Abuse Confidence Score: 0 (No known malicious activity)
ISP: Comcast Cable Communications, LLC
Country: United States

Devices Assigned

CPC-isbe5-L1BOV

o Compliance Status: Compliant

o Compliance Policies: Default Device Compliance Policy, Defender for Endpoint - Device Risk

o Rare Processes Executed: None over the past 7 days

DESKTOP-VSA7FBL

o Compliance Status: Noncompliant

o Compliance Issues: Default Device Compliance Policy, Defender for Endpoint - Device Risk

Demo’s MacBook Pro (2)

o Compliance Status: Compliant

WoodgroveVM02

o Compliance Status: Compliant

Verdict

Threat Hunting Required: Yes

Reasons:

High Blast Radius: The user has significant access and potential impact within the organization.
Compromised Credentials: The user's credentials have been compromised, posing a potential security risk.
Noncompliant Device: One of the user's devices (DESKTOP-VSA7FBL) is noncompliant with critical security policies.

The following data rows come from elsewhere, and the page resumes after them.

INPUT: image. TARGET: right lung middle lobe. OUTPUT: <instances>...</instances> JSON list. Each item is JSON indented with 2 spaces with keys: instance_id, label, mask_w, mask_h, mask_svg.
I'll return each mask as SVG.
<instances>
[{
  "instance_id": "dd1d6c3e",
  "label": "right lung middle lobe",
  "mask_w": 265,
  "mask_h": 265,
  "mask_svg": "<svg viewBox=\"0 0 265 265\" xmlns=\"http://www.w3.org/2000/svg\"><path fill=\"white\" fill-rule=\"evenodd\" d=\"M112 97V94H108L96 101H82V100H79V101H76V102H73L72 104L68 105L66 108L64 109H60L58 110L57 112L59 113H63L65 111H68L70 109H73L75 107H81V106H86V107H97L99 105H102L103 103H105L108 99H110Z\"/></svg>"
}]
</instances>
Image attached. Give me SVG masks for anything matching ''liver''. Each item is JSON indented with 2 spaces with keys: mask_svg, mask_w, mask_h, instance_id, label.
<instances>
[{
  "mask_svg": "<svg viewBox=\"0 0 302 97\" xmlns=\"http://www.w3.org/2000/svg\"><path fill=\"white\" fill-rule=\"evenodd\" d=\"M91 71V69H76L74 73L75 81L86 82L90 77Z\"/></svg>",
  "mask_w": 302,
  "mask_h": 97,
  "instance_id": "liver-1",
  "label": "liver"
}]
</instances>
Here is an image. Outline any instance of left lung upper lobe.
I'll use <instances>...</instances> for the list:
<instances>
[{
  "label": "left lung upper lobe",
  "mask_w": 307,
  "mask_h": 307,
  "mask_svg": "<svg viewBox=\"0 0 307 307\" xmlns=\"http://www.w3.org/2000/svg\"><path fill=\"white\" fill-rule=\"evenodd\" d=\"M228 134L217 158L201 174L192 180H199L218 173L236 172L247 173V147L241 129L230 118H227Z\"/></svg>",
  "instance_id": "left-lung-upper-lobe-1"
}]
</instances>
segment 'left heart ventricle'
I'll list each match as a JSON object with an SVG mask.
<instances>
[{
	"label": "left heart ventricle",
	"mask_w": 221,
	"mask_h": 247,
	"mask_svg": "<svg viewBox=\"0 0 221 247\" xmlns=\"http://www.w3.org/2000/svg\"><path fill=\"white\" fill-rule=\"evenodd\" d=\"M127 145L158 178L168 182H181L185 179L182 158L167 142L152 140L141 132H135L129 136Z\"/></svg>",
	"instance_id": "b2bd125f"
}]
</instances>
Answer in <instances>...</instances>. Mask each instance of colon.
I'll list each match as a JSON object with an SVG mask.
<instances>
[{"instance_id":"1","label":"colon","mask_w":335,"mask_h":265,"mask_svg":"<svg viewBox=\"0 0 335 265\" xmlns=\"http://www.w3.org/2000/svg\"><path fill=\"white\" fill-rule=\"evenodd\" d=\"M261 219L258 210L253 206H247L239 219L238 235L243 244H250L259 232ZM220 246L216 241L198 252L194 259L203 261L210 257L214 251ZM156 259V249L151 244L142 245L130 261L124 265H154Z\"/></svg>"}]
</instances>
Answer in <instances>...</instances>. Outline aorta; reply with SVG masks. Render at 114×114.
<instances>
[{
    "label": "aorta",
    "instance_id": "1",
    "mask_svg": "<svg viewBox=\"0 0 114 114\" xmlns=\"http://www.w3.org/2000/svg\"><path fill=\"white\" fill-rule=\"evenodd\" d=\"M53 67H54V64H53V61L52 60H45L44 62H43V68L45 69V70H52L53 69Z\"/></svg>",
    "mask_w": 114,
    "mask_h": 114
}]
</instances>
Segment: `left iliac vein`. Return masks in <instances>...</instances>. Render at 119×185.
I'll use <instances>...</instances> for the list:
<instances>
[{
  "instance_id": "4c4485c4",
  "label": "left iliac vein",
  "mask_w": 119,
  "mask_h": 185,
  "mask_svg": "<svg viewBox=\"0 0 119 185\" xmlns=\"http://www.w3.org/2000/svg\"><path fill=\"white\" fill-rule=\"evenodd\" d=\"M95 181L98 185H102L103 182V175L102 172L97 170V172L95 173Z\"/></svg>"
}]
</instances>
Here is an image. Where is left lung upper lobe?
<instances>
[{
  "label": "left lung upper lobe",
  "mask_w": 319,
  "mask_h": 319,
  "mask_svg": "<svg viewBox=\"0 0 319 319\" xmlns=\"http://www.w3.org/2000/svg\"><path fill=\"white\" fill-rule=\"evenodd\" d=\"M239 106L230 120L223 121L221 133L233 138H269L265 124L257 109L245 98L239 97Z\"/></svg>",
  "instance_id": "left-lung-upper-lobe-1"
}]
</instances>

Suggested Follow-Up Actions

Monitor User Activity: Continuously monitor the user's activities for any further anomalies or suspicious behavior.
Review and Remediate Noncompliant Device: Investigate and address the compliance issues on the device DESKTOP-VSA7FBL.
Credential Reset: Perform a credential reset for the user to mitigate the risk of compromised credentials.
Conditional Access Policies: Ensure that appropriate conditional access policies are in place to limit access from potentially risky locations or devices.
Security Awareness Training: Provide the user with security awareness training to prevent future credential compromises.

Conclusion

Together, Security Copilot and Microsoft Sentinel provide a comprehensive security solution that empowers organizations to stay ahead of identity-based attacks, among others. By combining the strengths of both platforms, you can achieve greater efficiencies in your security operations. Try it out and give us your feedback and recommendations for further improvement.